SATA/Soft-RAID Cards that work

A while ago, I wanted to add more space to my MD+LVM2 array on a Linux machine (Ubuntu 20.04 at the moment).
The setup used MD to make a RAID1 of two HDDs and knowing that I would eventually like to add more storage later, I put LVM2 on top.

A Card That Doesn’t Work

The moment came but I realised my mainboard did not have enough SATA ports. So, after some research, I bought a HighPoint Rocket 640L PICe SATA host adapter which comes with a Marvell 88SE92xx series chip (88SE9230 in my case).

Tl;dr: Don’t.

It took me half a day of research to figure out that (as of September 2021 and Linux kernel 5.4, but I tried 5.14 too) it would not show disks at all if IOMMU was activated. Also, it did not like stand-by/hibernation: HDD 4 would spin up fine on boot, but would not show up after a stand-by rendering the RAID incomplete, and the LVM volume in read-only mode. Which is a nice safeguard, thanks LVM-developers! But still annoying as such of course.

A Card That Does Work

So, I did more research and found the Delock 5x SATA PCIe x4 Card featuring a JMicron Technology chip (with an ID [197b:0585]).
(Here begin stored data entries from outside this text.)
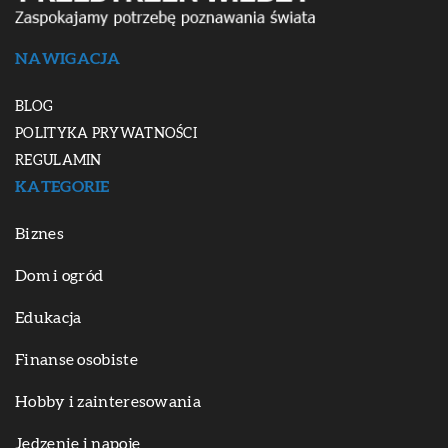
NAWIGACJA
BLOG
POLITYKA PRYWATNOŚCI
REGULAMIN
KATEGORIE
Biznes
Dom i ogród
Edukacja
Finanse osobiste
Hobby i zainteresowania
Jedzenie i napoje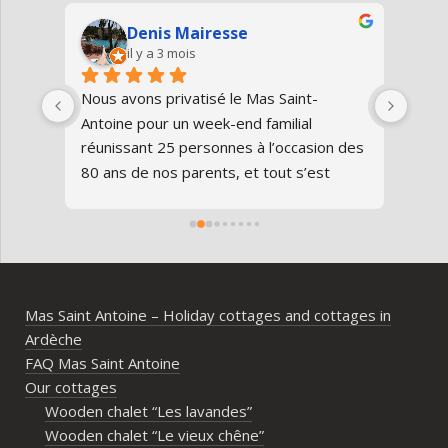
Denis Mairesse
il y a 3 mois
très 
Nous avons privatisé le Mas Saint-
Nous
Antoine pour un week-end familial 
en fa
us 
réunissant 25 personnes à l’occasion des 
avon
80 ans de nos parents, et tout s’est 
au gî
parfaitement déroulé du début à la fin.Le 
de v
domaine est superbe, très bien 
entre
entretenu, au calme, au cœur de 
plei
l’Ardèche méridionale, avec une vraie 
notre
ambiance conviviale et familiale. Les 
Mas Saint Antoine – Holiday cottages and cottages in
différents gîtes permettent à chacun 
Ardèche
d’avoir son espace tout en gardant un 
FAQ Mas Saint Antoine
vrai lieu de rassemblement pour 
Our cottages
partager les repas et les activités.Un 
Wooden chalet “Les lavandes”
immense merci également aux 
Wooden chalet “Le vieux chêne”
propriétaires pour leur disponibilité, leur 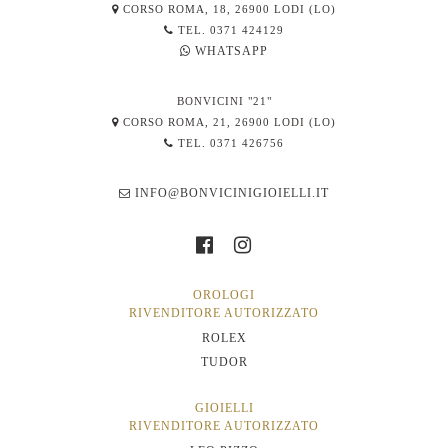
CORSO ROMA, 18, 26900 LODI (LO)
TEL. 0371 424129
WHATSAPP
BONVICINI "21"
CORSO ROMA, 21, 26900 LODI (LO)
TEL. 0371 426756
INFO@BONVICINIGIOIELLI.IT
OROLOGI
RIVENDITORE AUTORIZZATO
ROLEX
TUDOR
GIOIELLI
RIVENDITORE AUTORIZZATO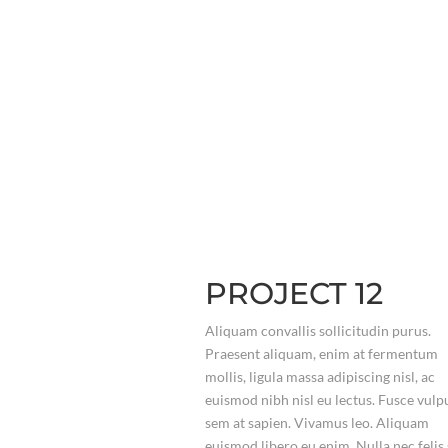
PROJECT 12
Aliquam convallis sollicitudin purus.
Praesent aliquam, enim at fermentum
mollis, ligula massa adipiscing nisl, ac
euismod nibh nisl eu lectus. Fusce vulp
sem at sapien. Vivamus leo. Aliquam
euismod libero eu enim. Nulla nec felis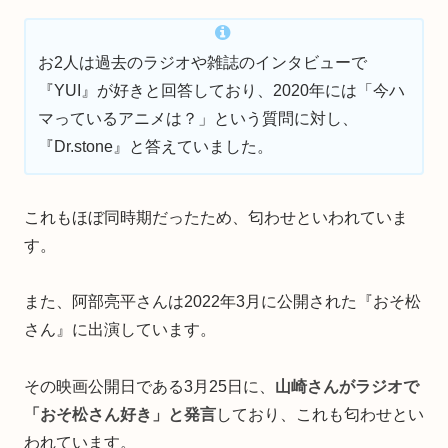
お2人は過去のラジオや雑誌のインタビューで
『YUI』が好きと回答しており、2020年には「今ハ
マっているアニメは？」という質問に対し、
『Dr.stone』と答えていました。
これもほぼ同時期だったため、匂わせといわれていま
す。
また、阿部亮平さんは2022年3月に公開された『おそ松
さん』に出演しています。
その映画公開日である3月25日に、
山崎さんがラジオで
「おそ松さん好き」と発言
しており、これも匂わせとい
われています。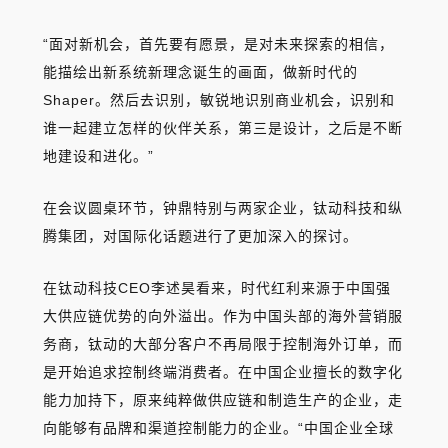
“面对新机会，首先要有愿景，是对未来探索的相信，
能描绘出新系统新理念诞生的画面，做新时代的
Shaper。
然后去识别，敏锐地识别商业机会，识别和
谁一起建立怎样的伙伴关系，第三是设计，之后是不断
地建设和进化。
”
在会议圆桌环节，钟鼎特别与两家企业，钛动科技和纵
腾集团，对国际化话题进行了更加深入的探讨。
在钛动科技CEO李述昊看来，时代红利来源于中国强
大供应链优势的向外溢出。作为中国头部的海外营销服
务商，钛动的大部分客户不再局限于控制海外订单，而
是开始追求控制终端消费者。在中国企业擅长的数字化
能力加持下，原来纯粹做供应链和制造生产的企业，走
向能够有品牌和渠道控制能力的企业。“中国企业全球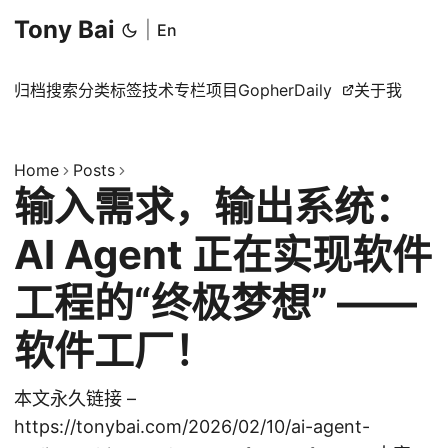
Tony Bai
|
En
归档
搜索
分类
标签
技术专栏
项目
GopherDaily
关于我
Home
Posts
输入需求，输出系统：
AI Agent 正在实现软件
工程的“终极梦想” ——
软件工厂！
本文永久链接 –
https://tonybai.com/2026/02/10/ai-agent-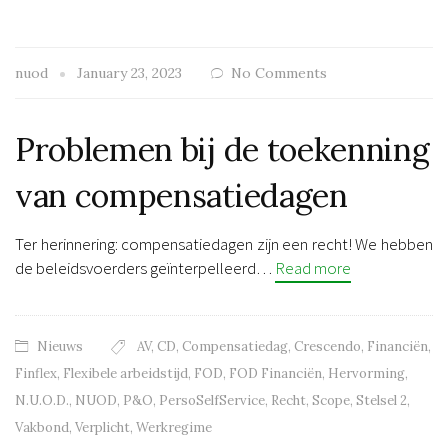
nuod
January 23, 2023
No Comments
Problemen bij de toekenning
van compensatiedagen
Ter herinnering: compensatiedagen zijn een recht! We hebben
de beleidsvoerders geïnterpelleerd…
Read more
Nieuws
AV
,
CD
,
Compensatiedag
,
Crescendo
,
Financiën
,
Finflex
,
Flexibele arbeidstijd
,
FOD
,
FOD Financiën
,
Hervorming
,
N.U.O.D.
,
NUOD
,
P&O
,
PersoSelfService
,
Recht
,
Scope
,
Stelsel 2
,
Vakbond
,
Verplicht
,
Werkregime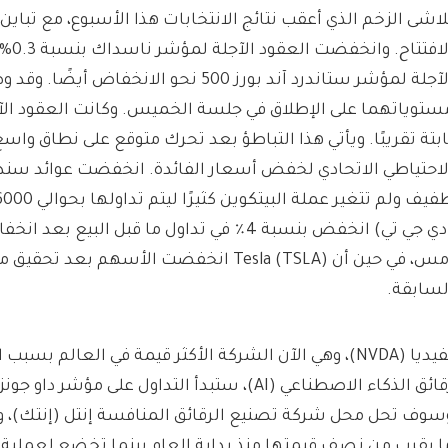
لاشى الزخم الذي أعقب نتائج الانتخابات هذا الأسبوع، مع تباي
الافتت
الآجلة لمؤشر ستاندرد آند بورز 500 نحو الانخفاض
ستوياتهما على الإطلاق في جلسة الخميس. وكانت العقود الآج
ابتة تقريبًا. ويأتي هذا التباطؤ بعد تحرك متوقع على نطاق و
لاحتياطي الاتحادي لخفض أسعار الفائدة. انخفضت عوائد سند
دي جي تي
س، في حين أن Tesla (
TSLA
) انخفضت الأسهم بعد تحقيق 
لسابقة.
فيديا (
NVDA
)، وهي الآن الشركة الأكثر قيمة في العالم بسبب ا
رقائق الذكاء الاصطناعي (AI)، ستبدأ التداول على مؤشر 
سوف تحل محل شركة تصنيع الرقائق المنافسة إنتل (
إنتك
)، 
ا يقرب من نصف قيمتها منذ بداية العام بينما تخضع لعملية إ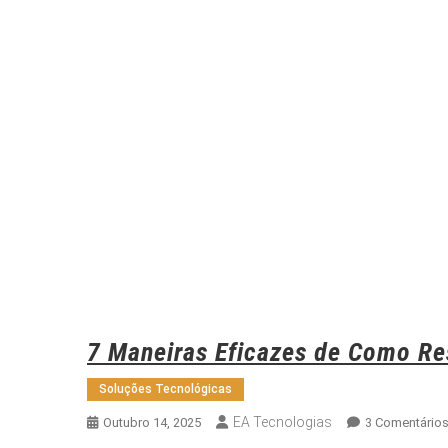
7 Maneiras Eficazes de Como Re
Soluções Tecnológicas
EA Tecnologias
Outubro 14, 2025
3 Comentário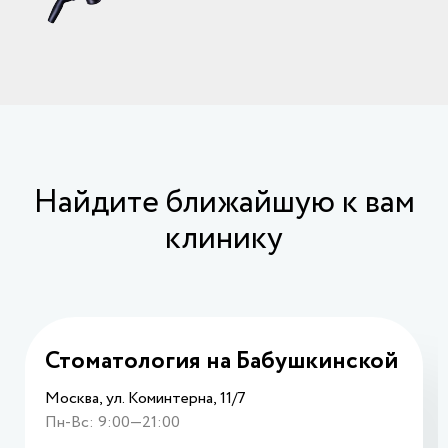
Найдите ближайшую к вам
клинику
Стоматология на Бабушкинской
Москва, ул. Коминтерна, 11/7
Пн-Вс: 9:00—21:00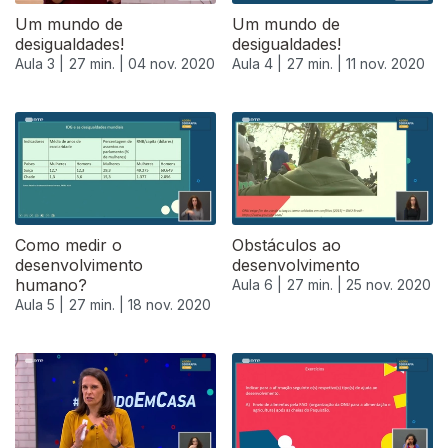
Um mundo de
Um mundo de
desigualdades!
desigualdades!
Aula 3 |
27 min. |
04 nov. 2020
Aula 4 |
27 min. |
11 nov. 2020
Como medir o
Obstáculos ao
desenvolvimento
desenvolvimento
humano?
Aula 6 |
27 min. |
25 nov. 2020
Aula 5 |
27 min. |
18 nov. 2020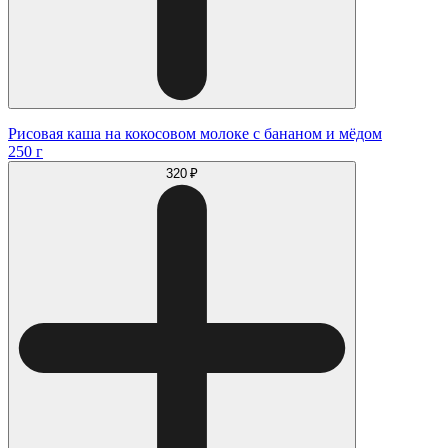
Рисовая каша на кокосовом молоке с бананом и мёдом
250 г
320 ₽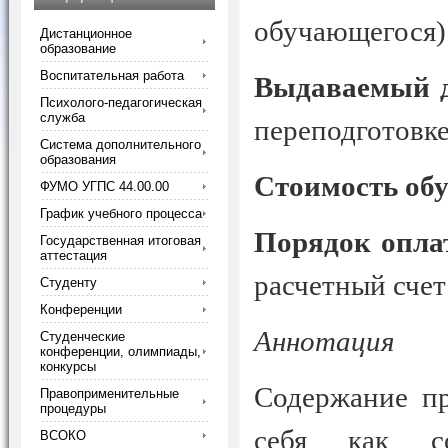
обучающегося)
Дистанционное
образование
Воспитательная работа
Выдаваемый д
Психолого-педагогическая
служба
переподготовке
Система дополнительного
образования
Стоимость об
ФУМО УГПС 44.00.00
График учебного процесса
Порядок опла
Государственная итоговая
аттестация
расчетный счет
Студенту
Конференции
Аннотация
Студенческие
конференции, олимпиады,
конкурсы
Содержание пр
Правоприменительные
процедуры
себя как со
ВСОКО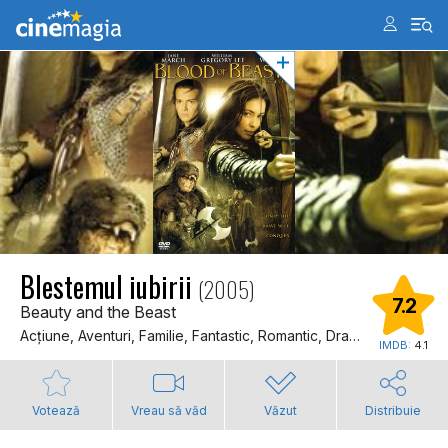
Blestemul iubirii
(2005)
7.2
Beauty and the Beast
Acţiune, Aventuri, Familie, Fantastic, Romantic, Dragoste
IMDB:
4.1
Votează
Vreau să văd
Văzut
Distribuie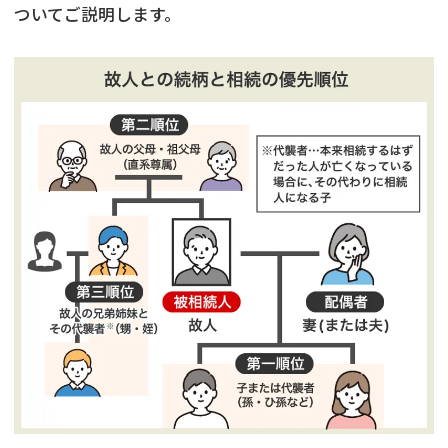
ついてご説明します。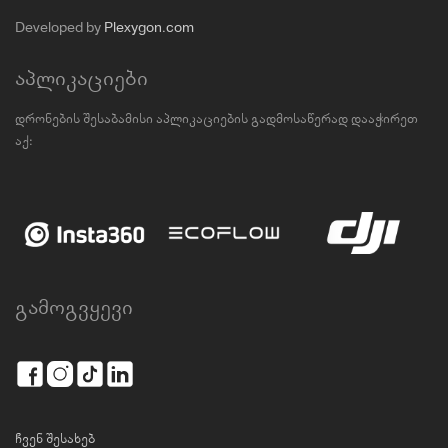
Developed by
Plexygon.com
აპლიკაციები
დრონების შესაბამისი აპლიკაციების გადმოსაწერად დააჭირეთ
აქ:
გამოგვყევი
ჩვენ შესახებ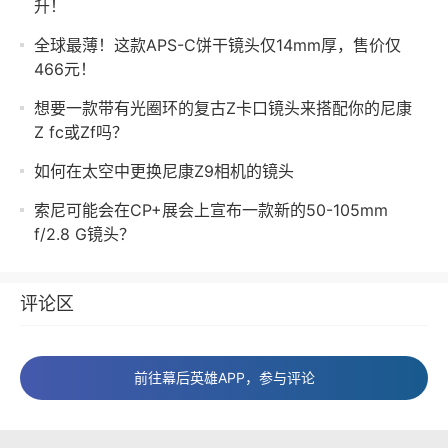
升！
全球最薄！这款APS-C饼干镜头仅14mm厚，售价仅
466元！
想要一款带有光圈环的复古Z卡口镜头来搭配你的尼康
Z fc或Zf吗？
如何在太空中更换尼康Z9相机的镜头
索尼可能会在CP+展会上宣布一款新的50-105mm
f/2.8 G镜头？
评论区
前往幕后英雄APP，参与评论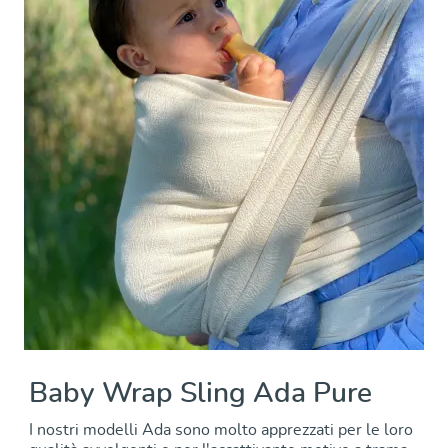
Baby Wrap Sling Ada Pure
I nostri modelli Ada sono molto apprezzati per le loro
And guess what:

  • All disks come back after stand-by/hibernation
  • IOMMU and virtualisation can be switched on, no problem
  • It even has one more port than the HighPoint card

Disclaimer: All this may change in the future. I have no idea if this is a driver problem or a problem with the chip. But I though it might save some of you time.

Conclusion

Don’t use Marvell 88SE92xx series, at least in a Linux system. Full stop.